**Task brief:** Each record that follows is to be reproduced character for character, pictures excepted.

**Data supplied:**

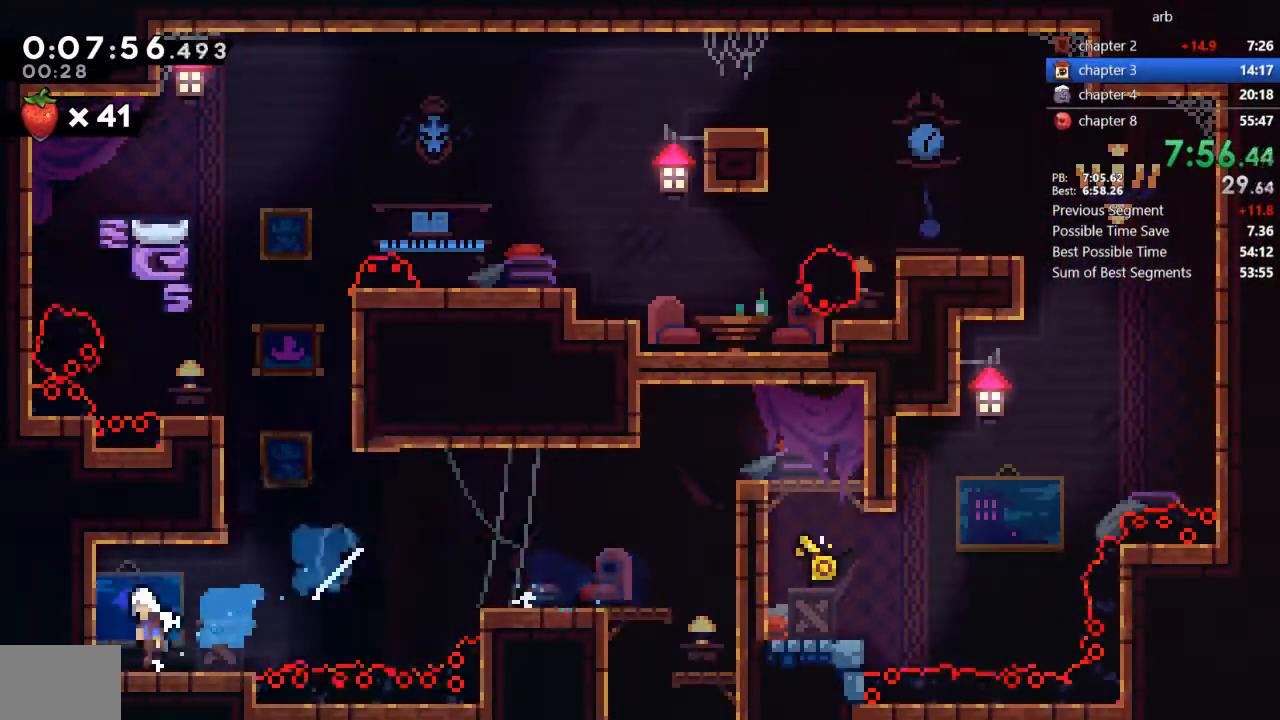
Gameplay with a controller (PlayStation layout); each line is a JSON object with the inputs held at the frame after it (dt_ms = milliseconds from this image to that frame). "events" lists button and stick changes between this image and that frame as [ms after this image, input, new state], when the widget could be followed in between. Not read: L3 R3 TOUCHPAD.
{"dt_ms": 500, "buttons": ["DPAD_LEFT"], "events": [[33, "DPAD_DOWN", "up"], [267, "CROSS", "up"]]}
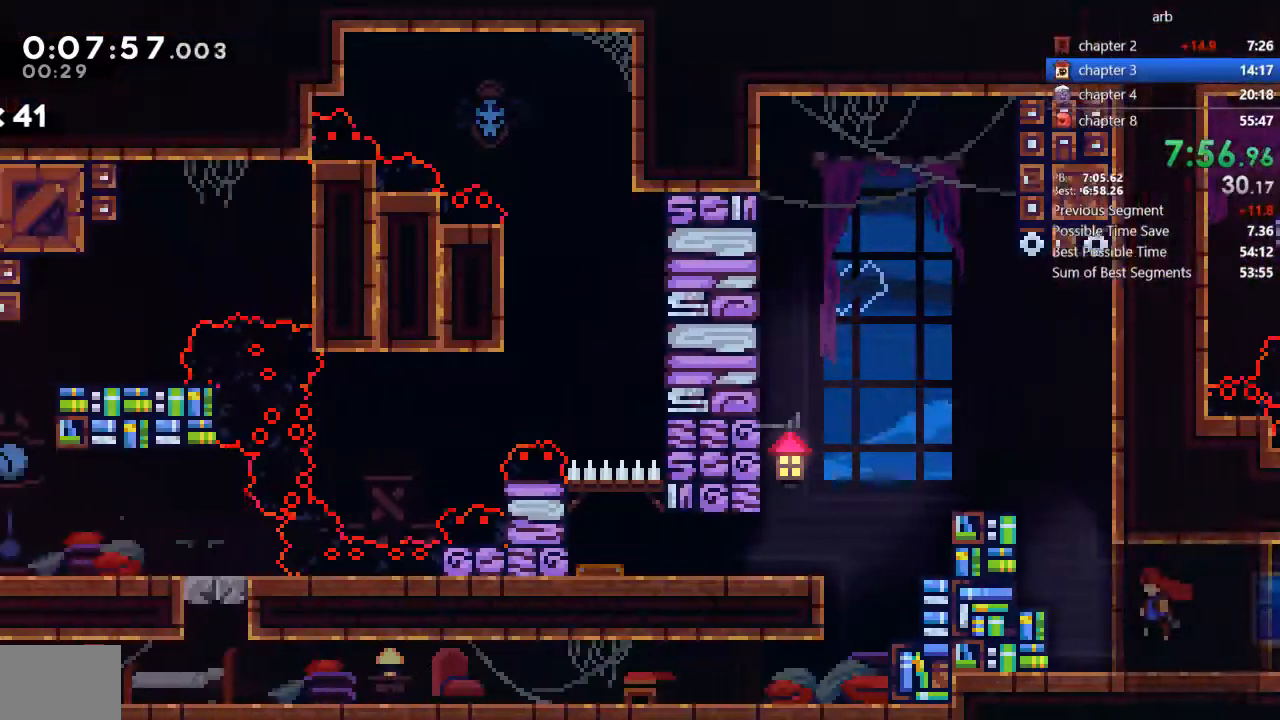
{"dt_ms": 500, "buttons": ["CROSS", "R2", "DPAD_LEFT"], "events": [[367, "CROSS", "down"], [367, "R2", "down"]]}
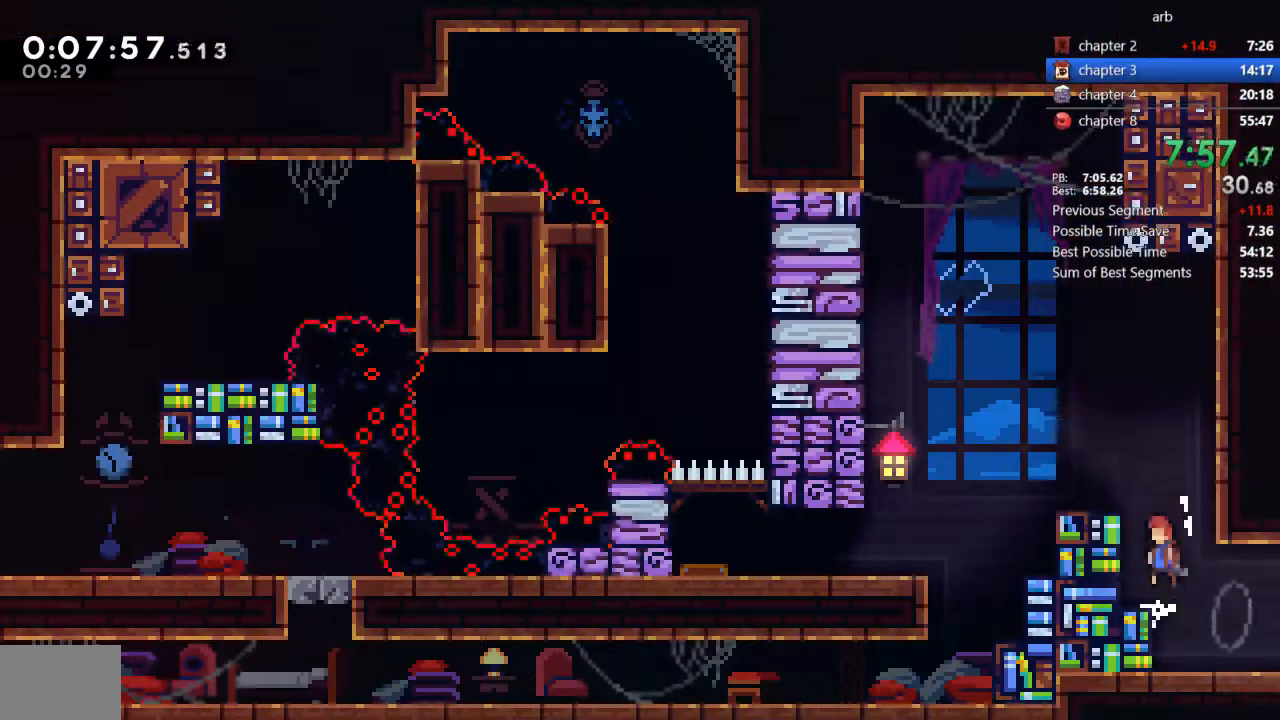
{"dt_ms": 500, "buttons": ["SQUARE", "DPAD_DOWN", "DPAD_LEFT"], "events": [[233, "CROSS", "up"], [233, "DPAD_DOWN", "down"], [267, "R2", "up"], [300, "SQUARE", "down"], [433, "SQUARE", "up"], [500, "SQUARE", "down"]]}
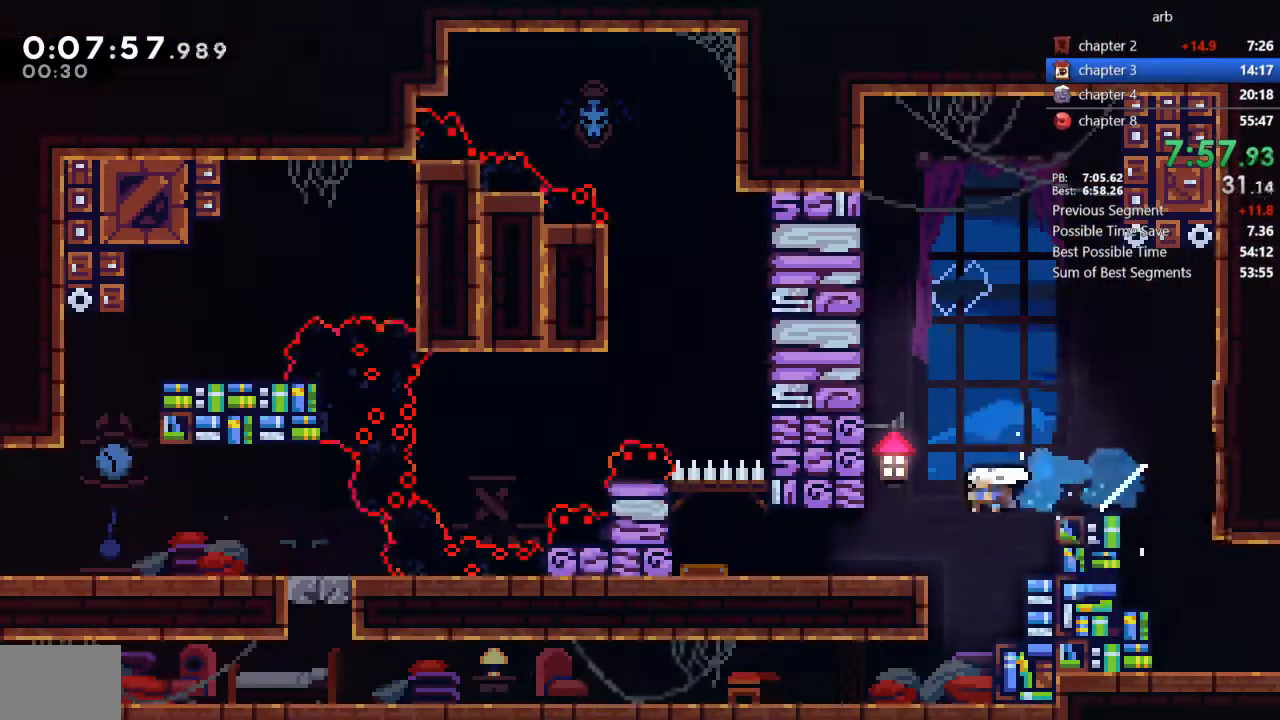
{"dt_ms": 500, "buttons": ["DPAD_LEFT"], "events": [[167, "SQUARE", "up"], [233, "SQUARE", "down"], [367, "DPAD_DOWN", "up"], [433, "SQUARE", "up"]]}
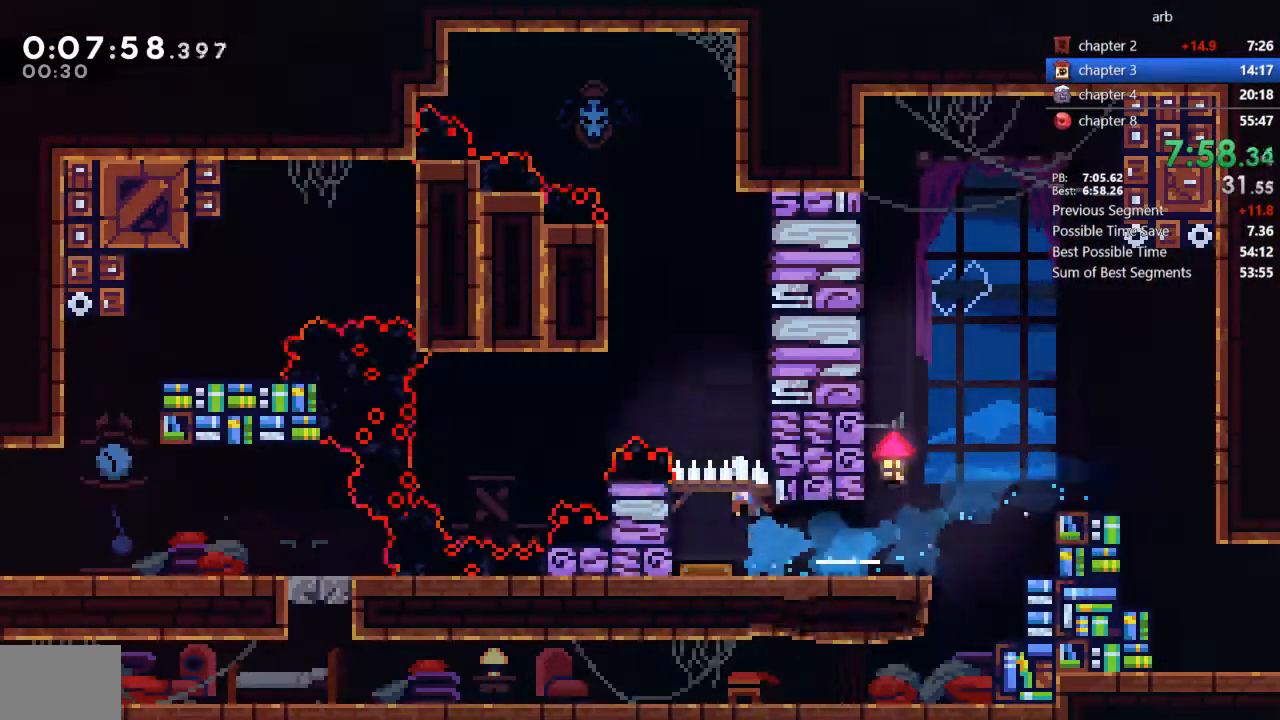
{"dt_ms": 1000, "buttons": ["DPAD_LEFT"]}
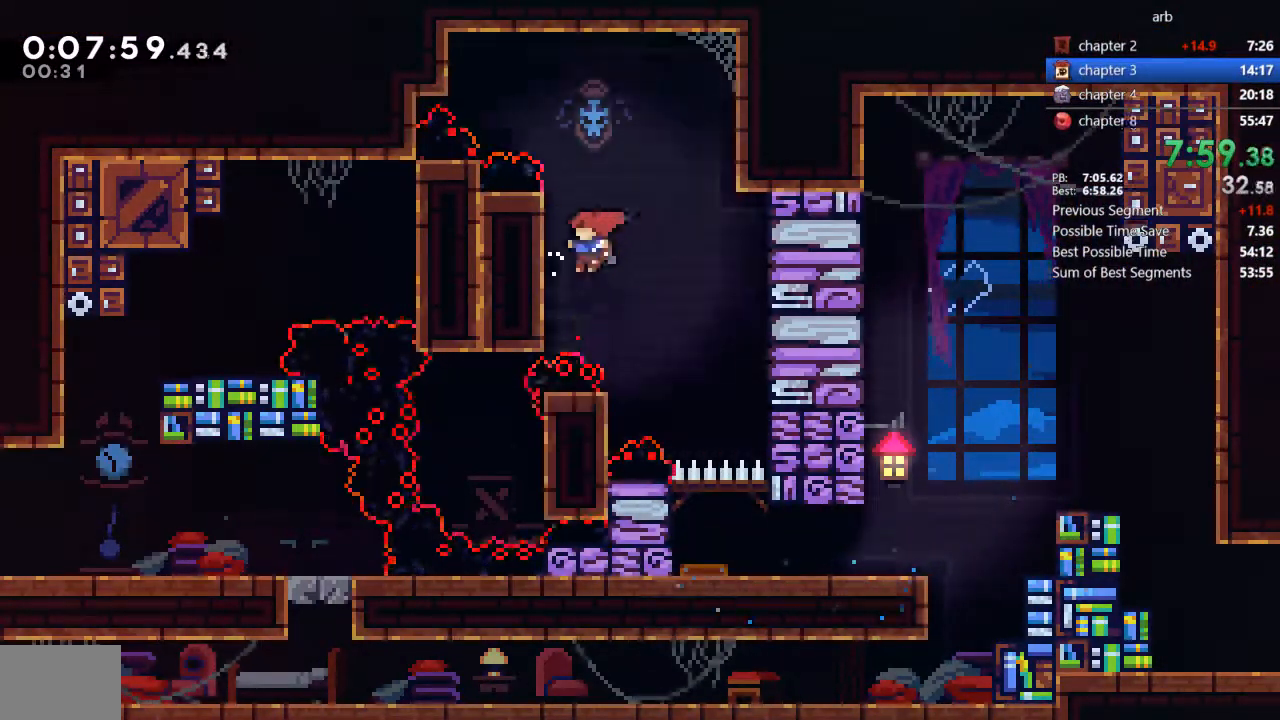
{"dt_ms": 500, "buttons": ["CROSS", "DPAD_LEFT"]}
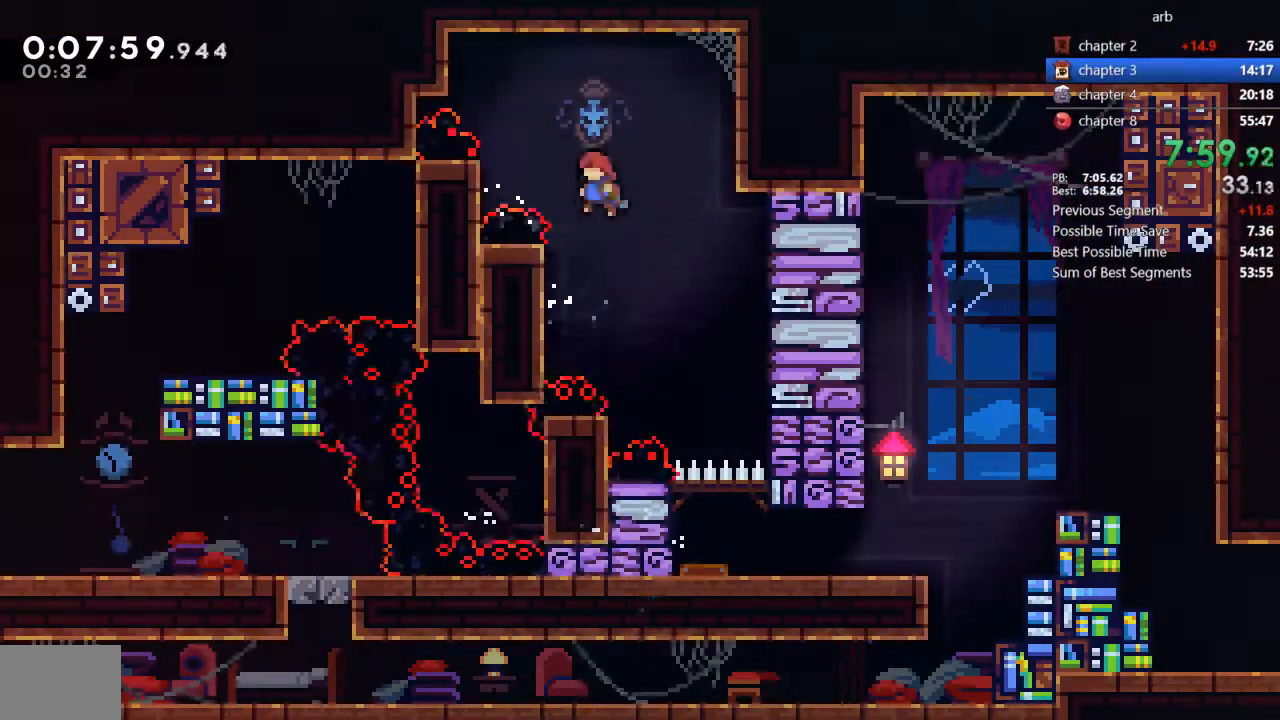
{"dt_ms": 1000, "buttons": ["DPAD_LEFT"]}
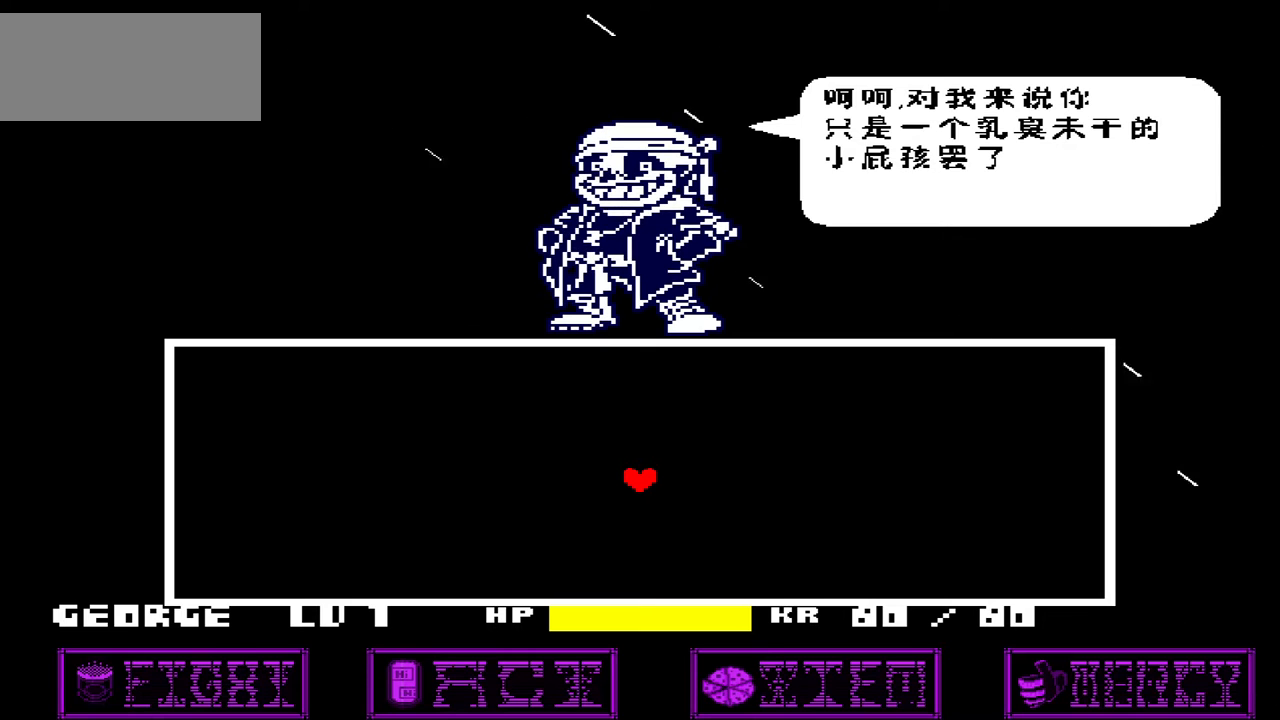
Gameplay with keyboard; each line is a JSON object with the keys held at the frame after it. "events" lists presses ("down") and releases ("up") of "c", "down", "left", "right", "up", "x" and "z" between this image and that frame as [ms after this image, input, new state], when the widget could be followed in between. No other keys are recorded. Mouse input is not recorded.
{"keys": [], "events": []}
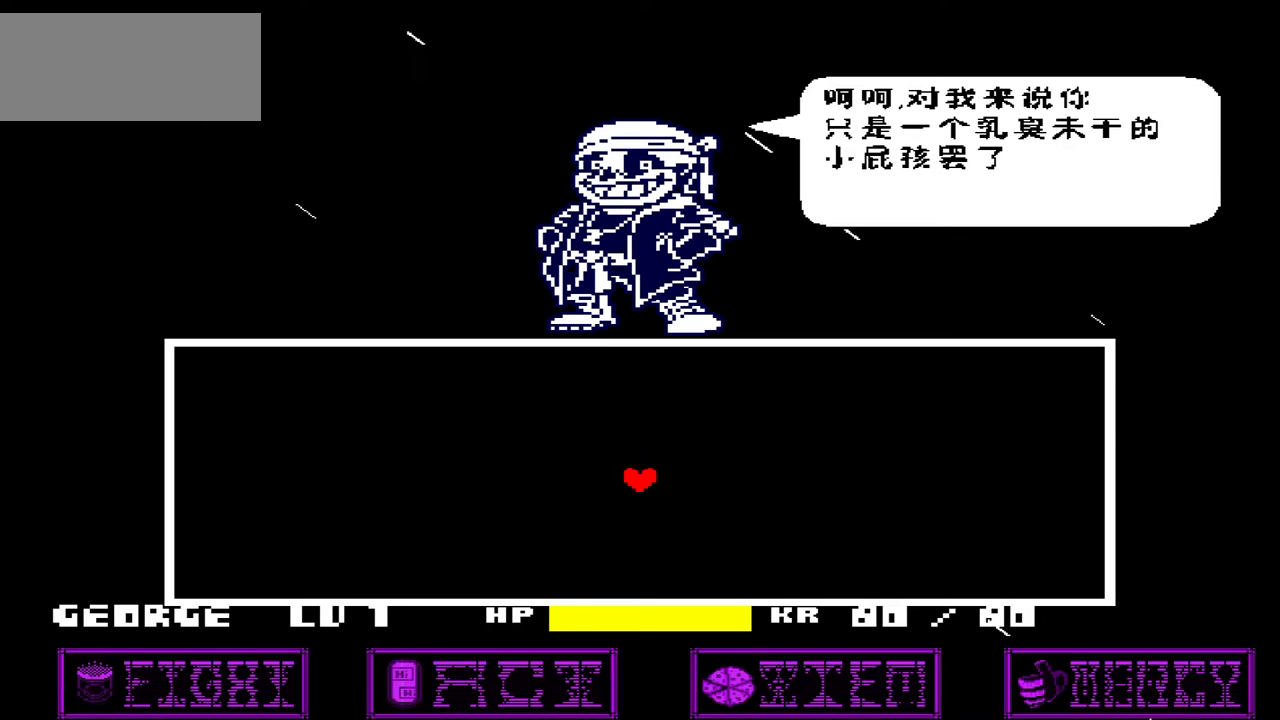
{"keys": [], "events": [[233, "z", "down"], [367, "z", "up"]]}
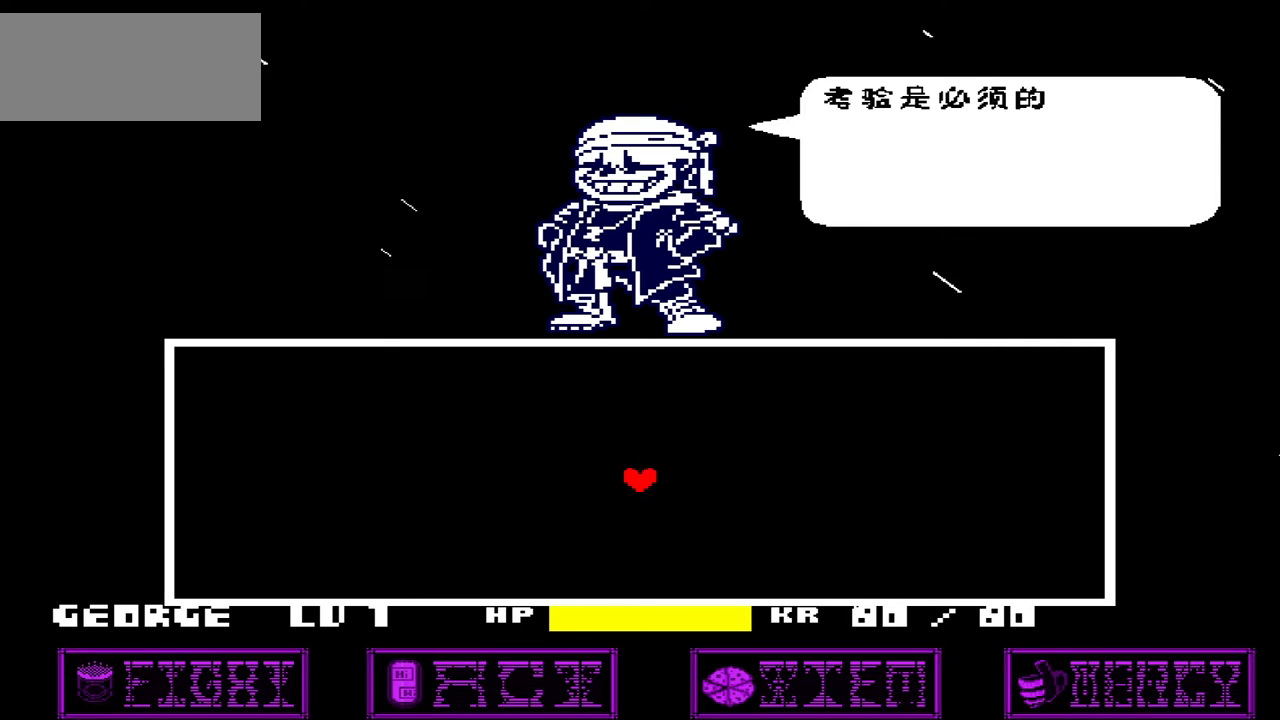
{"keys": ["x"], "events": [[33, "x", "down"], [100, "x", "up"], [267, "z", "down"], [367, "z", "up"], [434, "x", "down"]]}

**Result for this task:**
Gameplay with a controller (PlayStation layout); each line is a JSON object with the inputs held at the frame after it (dt_ms = milliseconds from this image to that frame). "events" lists button and stick changes between this image and that frame as [ms after this image, input, new state], when the widget could be followed in between. Not read: L3 R3 TOUCHPAD.
{"dt_ms": 500, "buttons": ["DPAD_LEFT"], "events": [[33, "DPAD_DOWN", "up"], [267, "CROSS", "up"]]}
{"dt_ms": 500, "buttons": ["CROSS", "R2", "DPAD_LEFT"], "events": [[367, "CROSS", "down"], [367, "R2", "down"]]}
{"dt_ms": 500, "buttons": ["SQUARE", "DPAD_DOWN", "DPAD_LEFT"], "events": [[233, "CROSS", "up"], [233, "DPAD_DOWN", "down"], [267, "R2", "up"], [300, "SQUARE", "down"], [433, "SQUARE", "up"], [500, "SQUARE", "down"]]}
{"dt_ms": 500, "buttons": ["DPAD_LEFT"], "events": [[167, "SQUARE", "up"], [233, "SQUARE", "down"], [367, "DPAD_DOWN", "up"], [433, "SQUARE", "up"]]}
{"dt_ms": 1000, "buttons": ["DPAD_LEFT"]}
{"dt_ms": 500, "buttons": ["CROSS", "DPAD_LEFT"]}
{"dt_ms": 1000, "buttons": ["DPAD_LEFT"]}
Gameplay with keyboard; each line is a JSON object with the keys held at the frame after it. "events" lists presses ("down") and releases ("up") of "c", "down", "left", "right", "up", "x" and "z" between this image and that frame as [ms after this image, input, new state], when the widget could be followed in between. No other keys are recorded. Mouse input is not recorded.
{"keys": [], "events": []}
{"keys": [], "events": [[233, "z", "down"], [367, "z", "up"]]}
{"keys": ["x"], "events": [[33, "x", "down"], [100, "x", "up"], [267, "z", "down"], [367, "z", "up"], [434, "x", "down"]]}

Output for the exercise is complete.